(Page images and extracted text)

◇ ◇ ◇ ◇

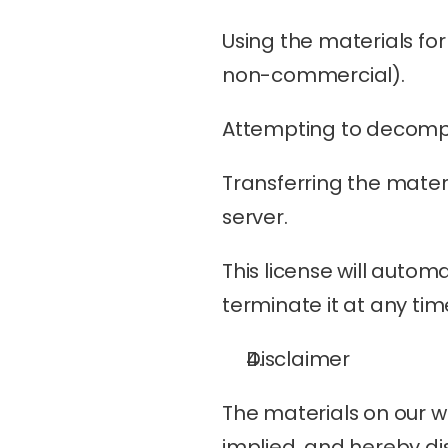
Using the materials fo
non-commercial).
Attempting to decompi
Transferring the materi
server.
This license will automa
terminate it at any tim
Disclaimer
The materials on our we
implied, and hereby dis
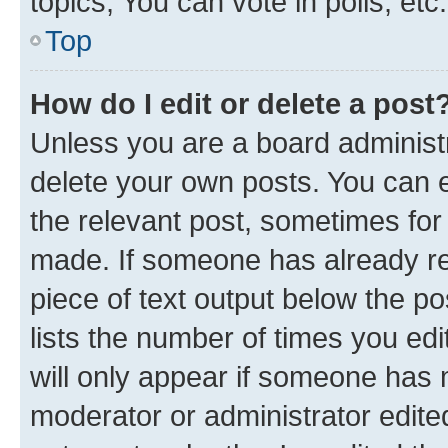
topics, You can vote in polls, etc.
Top
How do I edit or delete a post
Unless you are a board administr
delete your own posts. You can ed
the relevant post, sometimes for 
made. If someone has already repl
piece of text output below the po
lists the number of times you edi
will only appear if someone has ma
moderator or administrator edite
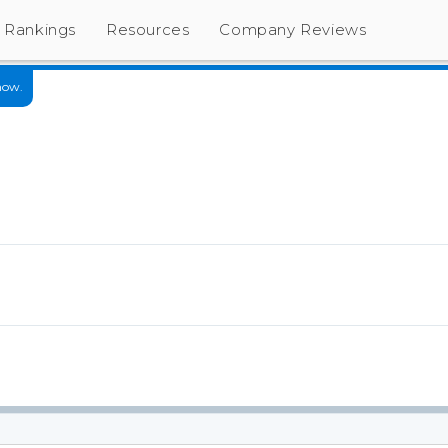
Rankings
Resources
Company Reviews
now.
s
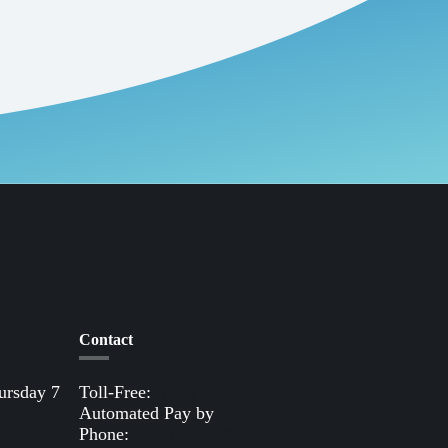
Contact
ursday 7
Toll-Free:
(800) 388-9881
Automated Pay by
Phone:
(855) 963-3485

◇ ◇ ◇ ◇

* What you will do *
From the line that includes "Transferring the materi" on down to the last line of the entries above, set down each line exactly, leaving out the pictures.

* Reply *
Transferring the materi
server.
This license will automa
terminate it at any tim
Disclaimer
The materials on our we
implied, and hereby dis
topics, You can vote in polls, etc.
Top
How do I edit or delete a post
Unless you are a board administr
delete your own posts. You can ed
the relevant post, sometimes for 
made. If someone has already repl
piece of text output below the po
lists the number of times you edi
will only appear if someone has ma
moderator or administrator edite
Rankings
Resources
Company Reviews
now.
s
Contact
ursday 7
Toll-Free:
(800) 388-9881
Automated Pay by
Phone:
(855) 963-3485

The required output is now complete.